Sejak lama, upaya warga untuk memperbaiki jalan telah dilakukan melalui berbagai cara, termasuk aksi langsung di lokasi, pengaduan kepada DPRD, dan juga kepada Pemerintah Kota Tasikmalaya. Namun, hingga saat ini, usaha mereka belum mendapatkan tanggapan yang memuaskan.

Dalam sebuah pertemuan di masjid, warga memanfaatkan kesempatan silaturahmi dengan Kapolres untuk menyampaikan keluhan mereka. Mereka mengekspresikan kesusahan yang dialami akibat jalan yang sudah rusak selama beberapa dekade dan belum pernah diperbaiki.

Nuning Daiti Hidayati, salah satu warganya yang berusia 42 tahun, mengungkapkan bahwa sejak zaman kanak-kanak hingga sekarang, jalan di kampungnya hanya sekali diaspal menggunakan hotmix, yaitu pada tahun 2006. Sejak itu, tidak ada lagi perbaikan yang dilakukan. “Hanya sekali dalam 19 tahun, jalan itu tidak pernah diperbaiki lagi,” kata Nuning.

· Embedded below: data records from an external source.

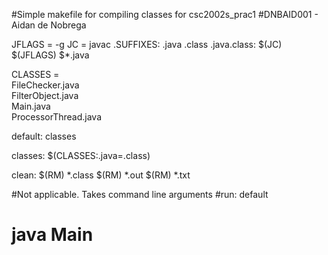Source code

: #Simple makefile for compiling classes for csc2002s_prac1
#DNBAID001 - Aidan de Nobrega

JFLAGS = -g
JC = javac
.SUFFIXES: .java .class
.java.class:
	$(JC) $(JFLAGS) $*.java

CLASSES = \
	FileChecker.java \
	FilterObject.java \
	Main.java \
        ProcessorThread.java

default: classes

classes: $(CLASSES:.java=.class)

clean:
	$(RM) *.class
	$(RM) *.out
	$(RM) *.txt

#Not applicable. Takes command line arguments
#run: default
#	java Main
#
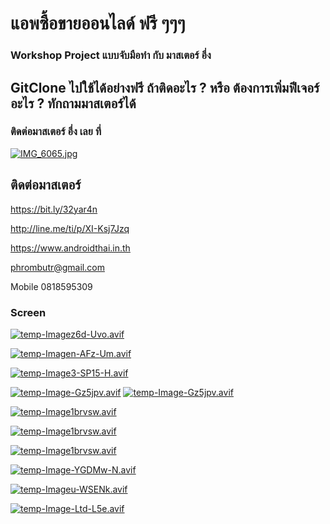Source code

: 
# แอพซื้อขายออนไลด์ ฟรี ๆๆๆ
### Workshop Project แบบจับมือทำ กับ มาสเตอร์ อึ่ง
## GitClone ไปใช้ได้อย่างฟรี ถ้าติดอะไร ? หรือ ต้องการเพิ่มฟีเจอร์ อะไร ? ทักถามมาสเตอร์ได้
### ติดต่อมาสเตอร์ อึ่ง เลย ที่
[![IMG_6065.jpg](https://s26.postimg.cc/kajrs6fbt/IMG_6065.jpg)](https://postimg.cc/image/7j5llo5jp/)
## ติดต่อมาสเตอร์
https://bit.ly/32yar4n

http://line.me/ti/p/XI-Ksj7Jzq

https://www.androidthai.in.th

phrombutr@gmail.com

Mobile 0818595309

### Screen

[![temp-Imagez6d-Uvo.avif](https://i.postimg.cc/7hYhKD89/temp-Imagez6d-Uvo.avif)](https://postimg.cc/JDvRhfhH)

[![temp-Imagen-AFz-Um.avif](https://i.postimg.cc/wMfvPP9p/temp-Imagen-AFz-Um.avif)](https://postimg.cc/7JzwJKCs)

[![temp-Image3-SP15-H.avif](https://i.postimg.cc/jqZLLWPF/temp-Image3-SP15-H.avif)](https://postimg.cc/nM9HWhd4)

[![temp-Image-Gz5jpv.avif](https://i.postimg.cc/6QrQwTBz/temp-Image-Gz5jpv.avif)](https://postimg.cc/CZK0shBf) [![temp-Image-Gz5jpv.avif](https://i.postimg.cc/6QrQwTBz/temp-Image-Gz5jpv.avif)](https://postimg.cc/CZK0shBf)

[![temp-Image1brvsw.avif](https://i.postimg.cc/DySy0x2S/temp-Image1brvsw.avif)](https://postimg.cc/CzVV6Hn0)

[![temp-Image1brvsw.avif](https://i.postimg.cc/DySy0x2S/temp-Image1brvsw.avif)](https://postimg.cc/CzVV6Hn0)

[![temp-Image1brvsw.avif](https://i.postimg.cc/DySy0x2S/temp-Image1brvsw.avif)](https://postimg.cc/CzVV6Hn0)

[![temp-Image-YGDMw-N.avif](https://i.postimg.cc/ZqxJ2gLM/temp-Image-YGDMw-N.avif)](https://postimg.cc/GB90sXVF)

[![temp-Imageu-WSENk.avif](https://i.postimg.cc/tTR9j5SC/temp-Imageu-WSENk.avif)](https://postimg.cc/064TGp1L)

[![temp-Image-Ltd-L5e.avif](https://i.postimg.cc/kMpq0Wxq/temp-Image-Ltd-L5e.avif)](https://postimg.cc/bdk7bDCB)
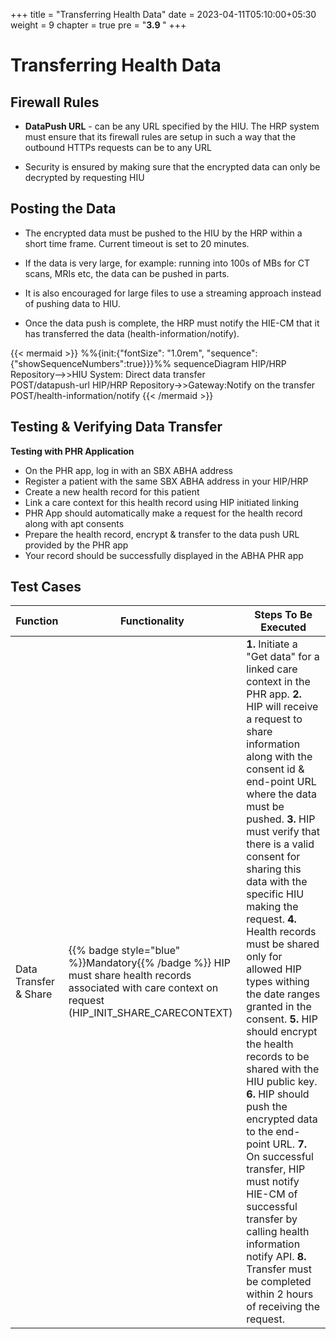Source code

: +++
title = "Transferring Health Data"
date = 2023-04-11T05:10:00+05:30
weight = 9
chapter = true
pre = "<b>3.9 </b>"
+++

# Transferring Health Data

## Firewall Rules

- **DataPush URL** - can be any URL specified by the HIU. The HRP system must ensure that its firewall rules are setup in such a way that the outbound HTTPs requests can be to any URL

- Security is ensured by making sure that the encrypted data can only be decrypted by requesting HIU

## Posting the Data

- The encrypted data must be pushed to the HIU by the HRP within a short time frame. Current timeout is set to 20 minutes.

- If the data is very large, for example: running into 100s of MBs for CT scans, MRIs etc, the data can be pushed in parts.

- It is also encouraged for large files to use a streaming approach instead of pushing data to HIU.


- Once the data push is complete, the HRP must notify the HIE-CM that it has transferred the data (health-information/notify).

{{< mermaid >}}
%%{init:{"fontSize": "1.0rem", "sequence":{"showSequenceNumbers":true}}}%%
sequenceDiagram
HIP/HRP Repository-->>HIU System: Direct data transfer<br/>POST/datapush-url
HIP/HRP Repository->>Gateway:Notify on the transfer<br/>POST/health-information/notify
{{< /mermaid >}}


## Testing & Verifying Data Transfer

**Testing with PHR Application**

- On the PHR app, log in with an SBX ABHA address
- Register a patient with the same SBX ABHA address in your HIP/HRP
- Create a new health record for this patient
- Link a care context for this health record using HIP initiated linking
- PHR App should automatically make a request for the health record along with apt consents
- Prepare the health record, encrypt & transfer to the data push URL provided by the PHR app
- Your record should be successfully displayed in the ABHA PHR app

## Test Cases

Function|Functionality|Steps To Be Executed 
|--|--|---------|
Data Transfer & Share | {{% badge style="blue" %}}Mandatory{{% /badge %}} HIP must share health records associated with care context on request (HIP_INIT_SHARE_CARECONTEXT)| **1.** Initiate a "Get data" for a linked care context in the PHR app. **2.** HIP will receive a request to share information along with the consent id & end-point URL where the data must be pushed. **3.** HIP must verify that there is a valid consent for sharing this data with the specific HIU making the request. **4.** Health records must be shared only for allowed HIP types withing the date ranges granted in the consent. **5.** HIP should encrypt the health records to be shared with the HIU public key. **6.** HIP should push the encrypted data to the end-point URL. **7.** On successful transfer, HIP must notify HIE-CM of successful transfer by calling health information notify API. **8.** Transfer must be completed within 2 hours of receiving the request.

Kerusakan jalan tidak hanya mengganggu kenyamanan, tetapi juga meningkatkan risiko kecelakaan bagi pengendara. Banyak pengendara sepeda motor yang terjatuh, termasuk Nuning sendiri yang pernah mengalami kecelakaan. “Khususnya saat hujan, sering terjadi kecelakaan jatuh,” jelasnya.

Selain itu, jalan yang rusak juga menjadi hambatan bagi perekonomian warga. Kondisi infrastruktur yang buruk membuat warga sulit mengembangkan usaha. “Kita berharap seperti daerah lain, bisa menjadi kampung wisata. Namun dengan jalan seperti ini, siapa yang akan berminat datang,” ungkapnya.

Masalah lain yang dihadapi warga adalah lalu lintas truk pengangkut hasil tambang yang terus beroperasi hingga malam hari. Deru mesin truk menjadi gangguan besar bagi kenyamanan istirahat warga. “Karena truk terus lewat hingga malam hari,” tambah Nuning.

Bahkan, warga telah kehilangan kepercayaan terhadap pemerintah yang selama ini tak menanggapi keluhan mereka. Oleh karena itu, mereka memutuskan untuk menyampaikan harapan mereka kepada Kapolres Tasikmalaya Kota, AKBP Moch Faruk Rozi. Menurut Nuning, Kapolres dianggap lebih peduli dengan kondisi warga dibandingkan dengan program-program pemerintah. “Karena Kapolres menunjukkan kepedulian lebih dengan program-program yang dilaksanakan,” tutup perempuan yang juga bertugas sebagai guru madrasah.

Kondisi jalan yang rusak tidak hanya mengganggu aktivitas sehari-hari, tetapi juga mempengaruhi keselamatan dan ekonomi warga. Buatlah jalan sebagai prioritas agar kehidupan masyarakat dapat berjalan dengan lebih lancar dan nyaman.